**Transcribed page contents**
_ _ _ _

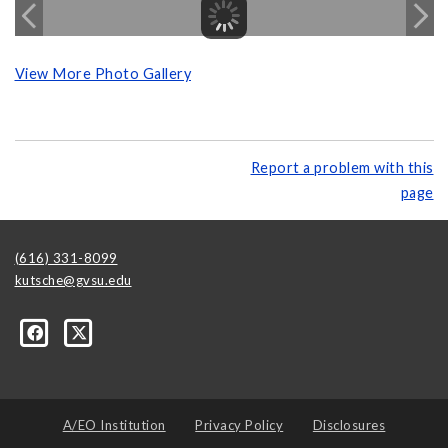
View More Photo Gallery
Report a problem with this
page
(616) 331-8099
kutsche@gvsu.edu
A/EO Institution
Privacy Policy
Disclosures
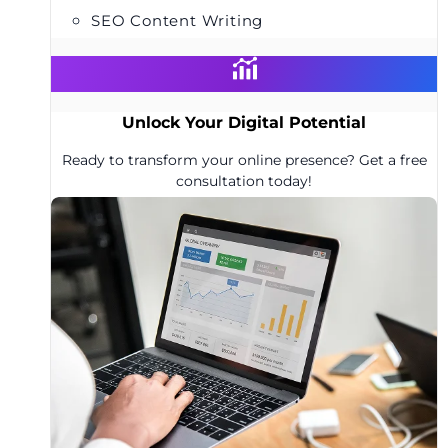
SEO Content Writing
Unlock Your Digital Potential
Ready to transform your online presence? Get a free
consultation today!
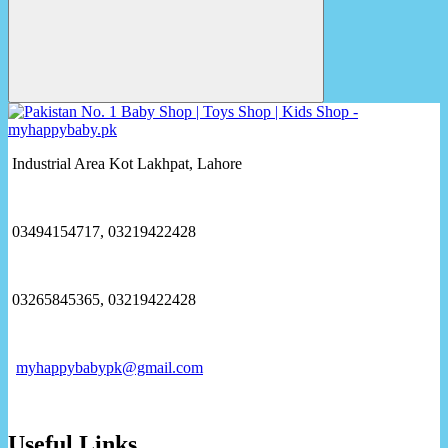
Industrial Area Kot Lakhpat, Lahore
03494154717, 03219422428
03265845365, 03219422428
myhappybabypk@gmail.com
Useful Links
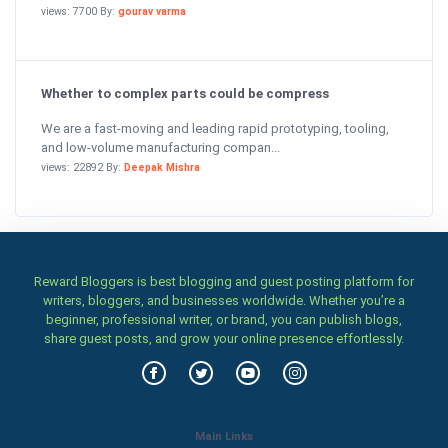
views: 7700 By:
gourav varma
Whether to complex parts could be compress
We are a fast-moving and leading rapid prototyping, tooling,
and low-volume manufacturing compan...
views: 22892 By:
Deepak Mishra
Reward Bloggers is best blogging and guest posting platform for
writers, bloggers, and businesses worldwide. Whether you’re a
beginner, professional writer, or brand, you can publish blogs,
share guest posts, and grow your online presence effortlessly.
Main Links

_ _ _ _

**WHAT THIS TASK INVOLVES**
Can you format the text from all the entries as a JSON list of strings, one string per line, with blank lines dropped and the pictures left out?

**EXERCISE ANSWER**
[
  "View More Photo Gallery",
  "Report a problem with this",
  "page",
  "(616) 331-8099",
  "kutsche@gvsu.edu",
  "A/EO Institution",
  "Privacy Policy",
  "Disclosures",
  "SEO Content Writing",
  "Unlock Your Digital Potential",
  "Ready to transform your online presence? Get a free",
  "consultation today!",
  "Industrial Area Kot Lakhpat, Lahore",
  "03494154717, 03219422428",
  "03265845365, 03219422428",
  "myhappybabypk@gmail.com",
  "Useful Links",
  "views: 7700 By:",
  "gourav varma",
  "Whether to complex parts could be compress",
  "We are a fast-moving and leading rapid prototyping, tooling,",
  "and low-volume manufacturing compan...",
  "views: 22892 By:",
  "Deepak Mishra",
  "Reward Bloggers is best blogging and guest posting platform for",
  "writers, bloggers, and businesses worldwide. Whether you’re a",
  "beginner, professional writer, or brand, you can publish blogs,",
  "share guest posts, and grow your online presence effortlessly.",
  "Main Links"
]